Domain Decomposition Solvers for Electro-Magnetic and Multi-Physics Problems
In this talk, we will discuss the development of robust and efficient
solvers for the Time-Harmonic Maxwell’s (THM) equations and
Fluid-Structure interaction (FSI) problems. A particular focus is on
algorithmic concepts and sustainable software development to ensure ease
of use. To achieve this, a deal.II-FROSch interface was developed, which
is based on the newly developed Tpetra-based interface to Trilinos, that
was added to deal.II. This combines the ease-of-use from deal.II with
the power of algebraic preconditioners available through FROSch.

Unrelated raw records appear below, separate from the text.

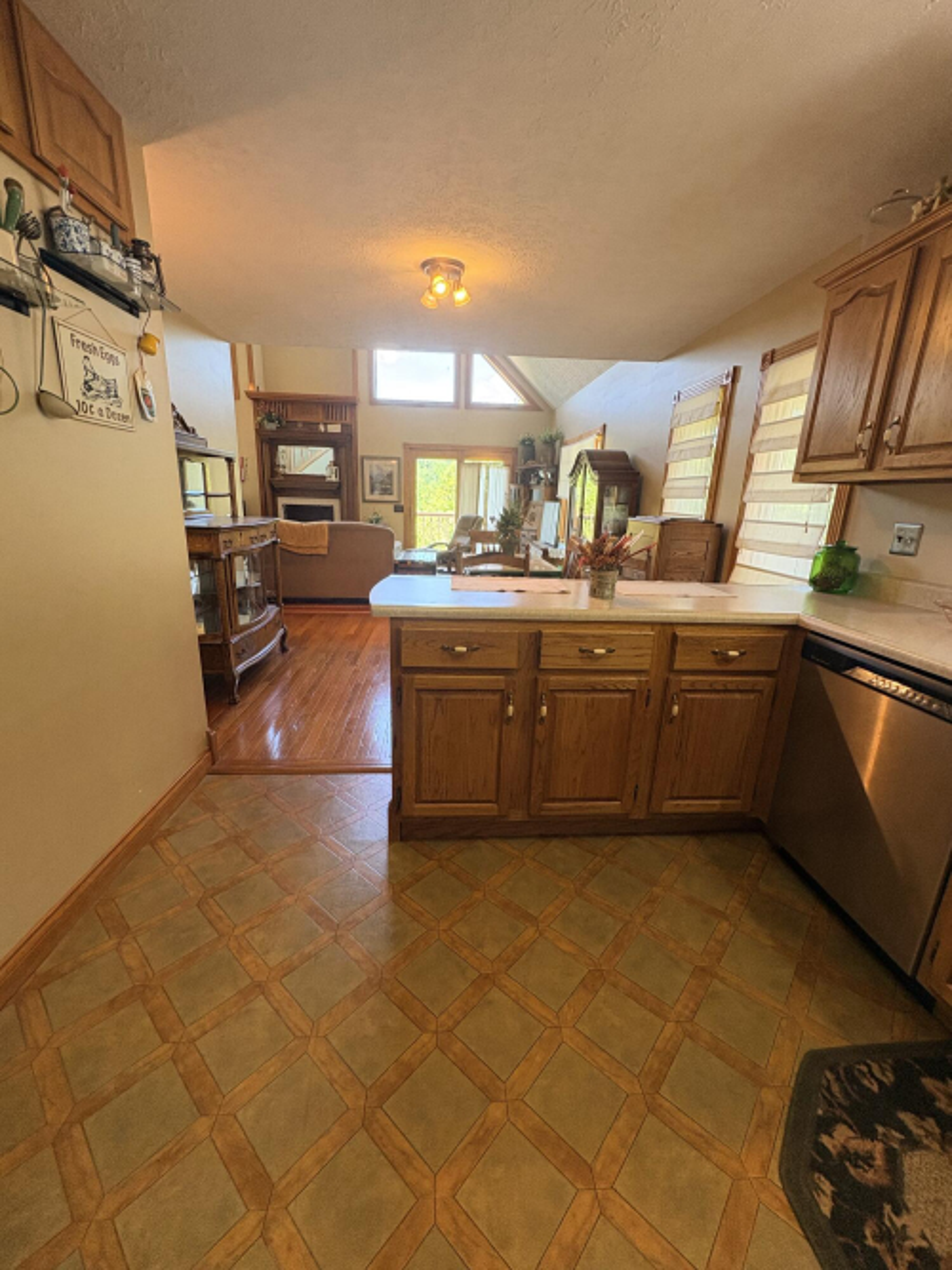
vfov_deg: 102.1
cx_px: 476
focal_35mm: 14
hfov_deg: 85.7
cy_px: 635
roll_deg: -2.2
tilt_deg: -14.4
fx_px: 514
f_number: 2.2
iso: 250
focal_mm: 2.22
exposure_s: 1/90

First, the long-standing sign conflict problem in the presence of
hanging nodes for Nédélec elements is addressed, and the solution is
presented along with pseudo-code examples and an actual implementation
in deal.II. The support for hanging nodes enables adaptive grid
refinement, which allows the solution of even larger problems.
Second, to test the deal.II-FROSch interface, the FSI problem is
considered on a series of benchmark problems. For the description of the
FSI problem, we consider a monolithic formulation, and to solve the
linear equation system that arises from the finite element
discretization, after linearization and time discretization, a GMRES
solver along with a two-level restricted additive Schwarz preconditioner
is employed.
Third, for solving THM equations, the deal.II-FROSch interface is
extended by the implementation of an optimized restricted additive
Schwarz (ORAS) preconditioner. A benchmark problem for the THM equations
is proposed to validate the ORAS preconditioner, where the numerical
methods are validated against analytical solutions obtained from Mie’s
scattering theory.